“My springtime internship on Syros was a wonderful experience,” said Emma Di Gregory, an 18-year-old student at the Maison Familiale Rurale (MFR) training institute at St-Etienne in France, after completing a three-week internship program at a French-language primary school in the capital of the Cyclades. “I had the chance to appreciate the energy that Greek teachers put into their work, as well as their calm attitude,” added Emma, who in her free time explored every inch of the island with friends.
Apart from the classroom, the students from the French training institute were involved in a wide range of other tasks on the island, including working at the town hall, restaurants, small and medium businesses and a local pharmacy.
“Our collaboration with Syros through the Erasmus+ program goes back around 10 years,” director of the St-Etienne MFR Igor Navarro told us. He accompanied his students in April after traveling with a different class in March.
“Our [education] system is different to yours here: [In France] every two weeks of theoretical training alternate with two weeks of practical training; that’s a total of 28 weeks theory and 22 practice,” he added.
“Once a year our students head off for a three-week internship program abroad. Learning to work in an unfamiliar environment is a key part of their training,” he said.
His school has chosen to collaborate with Greece and, more specifically, its islands. “It is a conscious choice so that they learn to be effective in isolated island regions,” he told us. Back in 2017, as director of the MFR Vernines, he contacted the state hospital in the seaside town of Karystos in southern Evia.
Last year, a group of around 20 students aged between 17 and 18 worked at the hospital. Another group is expected to arrive in the town in October.
“The interns were split into pairs. Every two days they would be assigned to a different wing as assistants – the emergency department, the pediatric clinic, the dental department, obstetrics and gynecology, microbiology, radiology, general surgery,” said hospital director Anastasios Michas. “They worked from 8 a.m. to 1 p.m. We also offered them lunch.”
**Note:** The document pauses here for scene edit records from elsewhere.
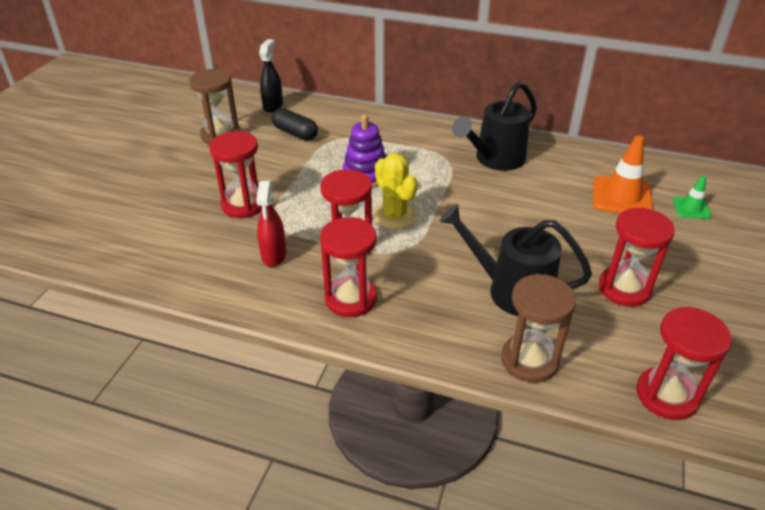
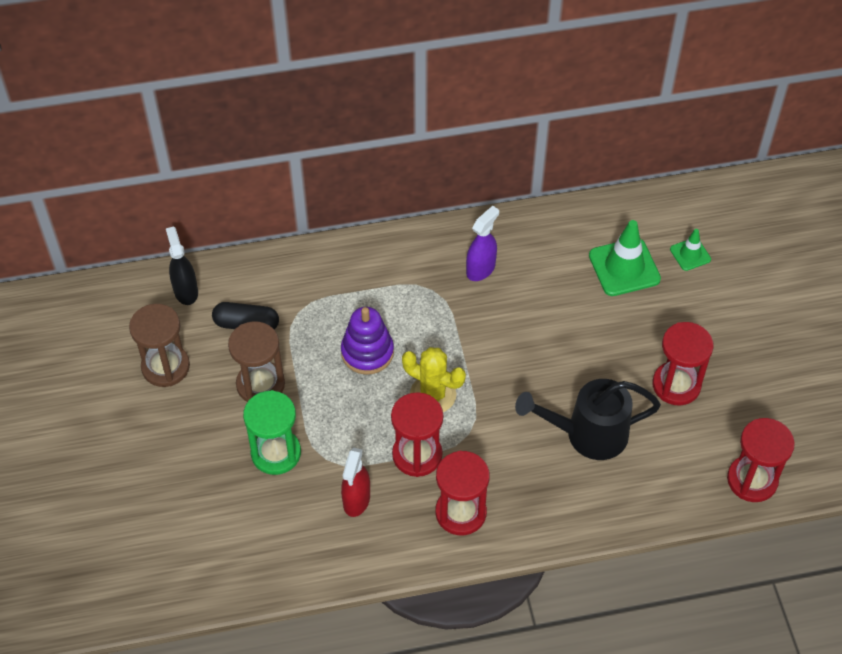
camera: 30 degrees left, 15 degrees up
red hourglass [209,131,262,218] -> green hourglass [243,390,301,475]
red spray bottle [256,181,286,267] -> red spray bottle turned 45 degrees clockwise [341,448,370,517]
black watering can [452,82,537,171] -> purple spray bottle [466,206,499,281]
brown hourglass [501,274,576,383] -> brown hourglass moved to [228,321,285,402]
orange traffic cone [593,135,653,214] -> green traffic cone [589,220,661,296]

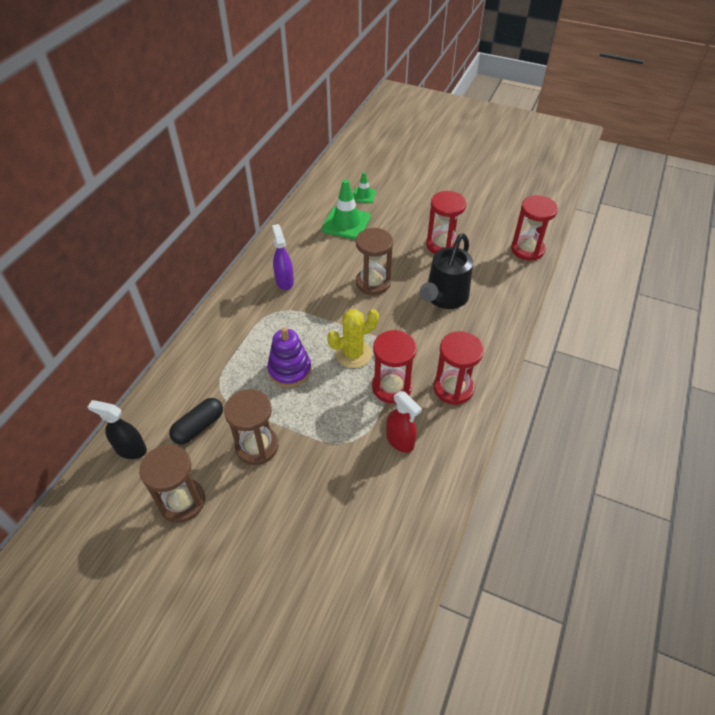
camera: 55 degrees left, 5 degrees down
green hourglass [243,390,301,475] -> none
none -> brown hourglass [356,228,393,295]

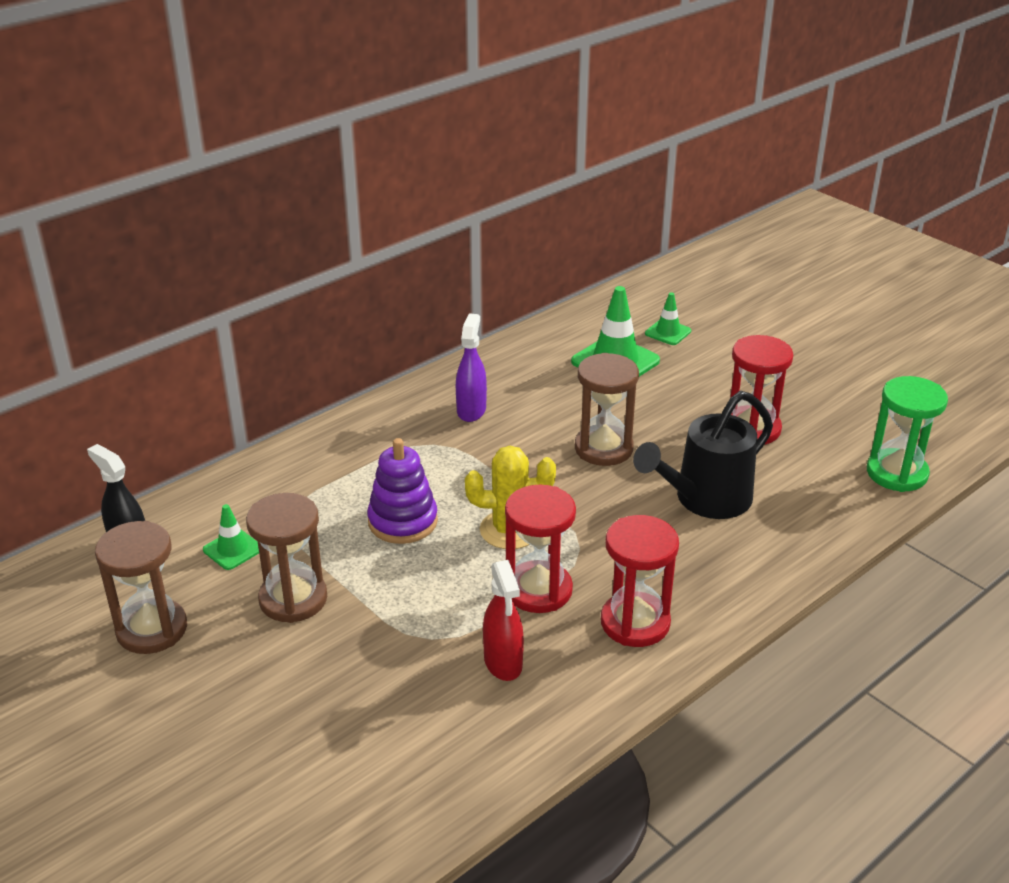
camera: 25 degrees right, 15 degrees down
black capsule [169,398,223,444] -> green traffic cone [203,504,259,570]
red hourglass [511,195,558,261] -> green hourglass [867,376,948,492]

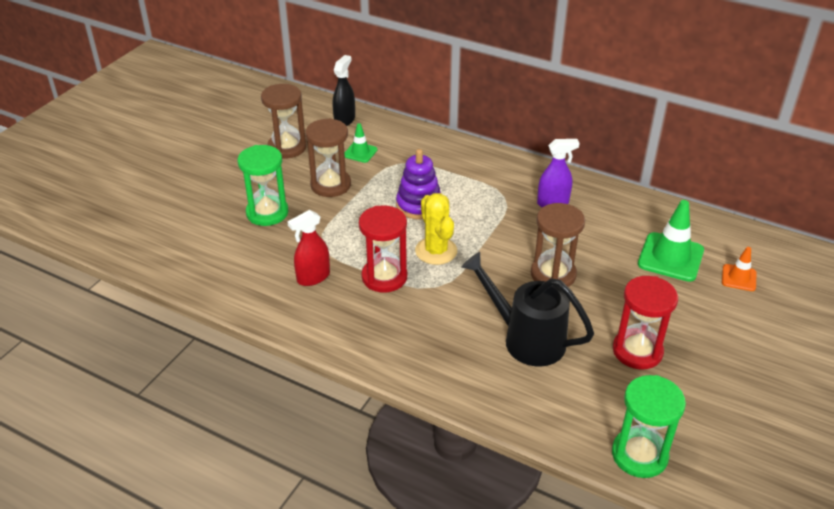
camera: 70 degrees right, 5 degrees up
red hourglass [601,515,679,647] -> none
green traffic cone [645,292,691,345] -> orange traffic cone [722,247,757,291]
none -> green hourglass [237,145,288,226]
The language barrier was sometimes a challenge, but not an insurmountable one. Some of the interns spoke English, while many among the hospital staff also spoke French. Then there is the medical terminology, much of which stems from the Greek.
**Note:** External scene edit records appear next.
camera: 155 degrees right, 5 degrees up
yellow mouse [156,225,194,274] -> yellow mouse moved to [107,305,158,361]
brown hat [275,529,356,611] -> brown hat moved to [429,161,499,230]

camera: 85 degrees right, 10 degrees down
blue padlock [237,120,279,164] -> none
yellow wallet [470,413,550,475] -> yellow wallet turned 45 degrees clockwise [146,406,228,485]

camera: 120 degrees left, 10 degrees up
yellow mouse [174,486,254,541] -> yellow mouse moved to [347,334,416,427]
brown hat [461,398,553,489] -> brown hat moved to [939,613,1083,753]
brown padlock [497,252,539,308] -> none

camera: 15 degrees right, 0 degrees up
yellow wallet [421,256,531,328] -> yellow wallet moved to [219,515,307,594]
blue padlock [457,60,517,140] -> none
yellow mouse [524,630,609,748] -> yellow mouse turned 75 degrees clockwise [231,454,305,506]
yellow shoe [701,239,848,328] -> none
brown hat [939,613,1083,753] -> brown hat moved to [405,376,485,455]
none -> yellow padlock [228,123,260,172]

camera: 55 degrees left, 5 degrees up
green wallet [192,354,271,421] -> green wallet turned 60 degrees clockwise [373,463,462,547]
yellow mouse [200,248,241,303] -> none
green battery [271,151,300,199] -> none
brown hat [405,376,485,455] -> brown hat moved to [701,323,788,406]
The Greek doctors and nurses gave the French youngsters, who were already on nursing courses and were familiar with the hospital environment, a warm welcome. “We even gave them the opportunity to attend surgeries,” the hospital director said.
Every time they successfully performed a task – such as bandaging a wound or performing an x-ray on a patient – their confidence grew. “They took us by surprise, as they were willing to help with cleaning up too as they have been trained to keep their workspace clean,” Michas added. “However, we made it clear to them that this was not part of the job description.”
For their part, the French students were positively surprised by the operation of the Karystos clinic. “They were surprised by the fact that medical treatment was free and that the conditions they found themselves in did not match the descriptions about the ‘wrecked’ Greek health system in the French media,” Michas said.
The students had an opportunity to share their impressions of Karystos with French Ambassador to Athens Christophe Chantepy, a warm supporter of the exchange program, whom they met before returning home.
Navarro, who was raised in the south of French, is a big fan of Greece and feels very comfortable in the country. “Once you get to know the Greek mentality you realize that there is a solution to every problem, but it’s not always immediately evident. You need to bring it to the surface.”
The students were also charmed. For many of them it was their first trip to another country. They departed with the promise that they would return, for holidays, work or, in some cases, to revive a romance that had blossomed over the course of the program.